BLOC DE TEXTE =
Holy night

Une nuit américaine

Par Laurent Bury | mar 08 Novembre 2016 | Imprimer

Pour Samuel Barber (1910-1981), l’affaire est entendue, et il a trouvé en France des défenseurs suffisamment actifs pour que son œuvre commence à y être connue. Pour Aaron Copland (1900-1990) également, une place au panthéon de la musique américaine est assurée, même si ses œuvres vocales gagneraient à être plus souvent interprétées en Europe. Morton Feldman (1926-1987) est un nom qui évoquera quelque chose pour les mélomanes les plus curieux, notamment grace à The Rothko Chapel ou à son opéra Neither d’après Samuel Beckett. Mais Steven Stucky ? Mais Eric Whitacre, et Morten Lauridsen ? Ce n’est pas le moindre des mérites du disque Une nuit américaine que de faire découvrir ces compositeurs étatsuniens, dans des œuvres majoritairement sacrées.

Quelques mots d’abord sur les moins familiers. Né en 1949, Steven Stucky vient de décéder en février dernier et le disque est dédié à sa mémoire. Whispers, qui ouvre ce programme pour chœur a cappella, est une très belle pièce, austère mais frappante. Morten Lauridsen est né en 1943 mais est toujours de ce monde : son catalogue n’inclut pratiquement que de la musique chorale, profane ou sacrée, notamment un Lux Aeterna qui n’a aucun rapport avec celui de Ligeti ! Son O Magnum mysterium n’est peut-être pas la pièce qui retiendra le plus l’attention.

LES DONNÉES =
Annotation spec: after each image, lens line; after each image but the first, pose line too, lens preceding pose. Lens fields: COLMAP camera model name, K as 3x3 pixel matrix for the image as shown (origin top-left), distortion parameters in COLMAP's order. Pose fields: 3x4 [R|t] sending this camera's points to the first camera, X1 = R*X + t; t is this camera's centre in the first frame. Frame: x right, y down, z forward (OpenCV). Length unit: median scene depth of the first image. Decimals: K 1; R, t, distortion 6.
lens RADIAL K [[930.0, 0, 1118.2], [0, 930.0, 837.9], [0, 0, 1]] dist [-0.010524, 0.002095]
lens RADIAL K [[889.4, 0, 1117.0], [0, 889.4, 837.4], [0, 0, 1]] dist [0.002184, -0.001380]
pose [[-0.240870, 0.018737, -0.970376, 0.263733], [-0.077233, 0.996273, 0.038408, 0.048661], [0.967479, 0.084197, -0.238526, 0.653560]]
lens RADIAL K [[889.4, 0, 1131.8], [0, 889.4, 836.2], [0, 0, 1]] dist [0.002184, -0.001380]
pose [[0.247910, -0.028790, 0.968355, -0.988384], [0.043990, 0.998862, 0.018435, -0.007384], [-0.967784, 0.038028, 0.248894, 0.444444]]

OBJECTIF PÉDAGOGIQUE =
Poursuivez la critique du disque Une nuit américaine après sa dernière phrase.

RÉSULTAT ATTENDU =
Eric Whitacre est le plus jeune des compositeurs ici réunis (il est né en 1970). Si Sleep s’appuie sur un poème de facture tout à fait traditionnelle, il a eu la coquetterie de faire traduire en latin le texte en anglais qui sert de point de départ à Lux Aurumque, mélodie très planante. Même suspension pour Christian Wolff in Cambridge, de Morton Feldman, où le texte se réduit au son A étiré sur de longues harmonies.

Composés en 1921, les Motets de Copland frappent au contraire par leur entrain, par leur vigueur rythmique. Il était sans doute inévitable d’enregistrer l’Agnus Dei de Barber, mais cette pièce désormais célébrissime a connu des interprétations plus vibrantes, plus immédiatement touchantes. Le chœur Les Métaboles retient davantage l’attention dans les cinq autres pièces de Barber, d’un intérêt réel bien que moins fréquentées. Sous la direction précise de Léo Warynski, les vingt-huit chanteurs proposent une belle illustration de leurs talents, avec ce virage vers l’ouest après un premier disque qui, malgré son titre – Mysterious Nativity – était parti vers l’est avec des œuvres de compositeurs russes de notre temps.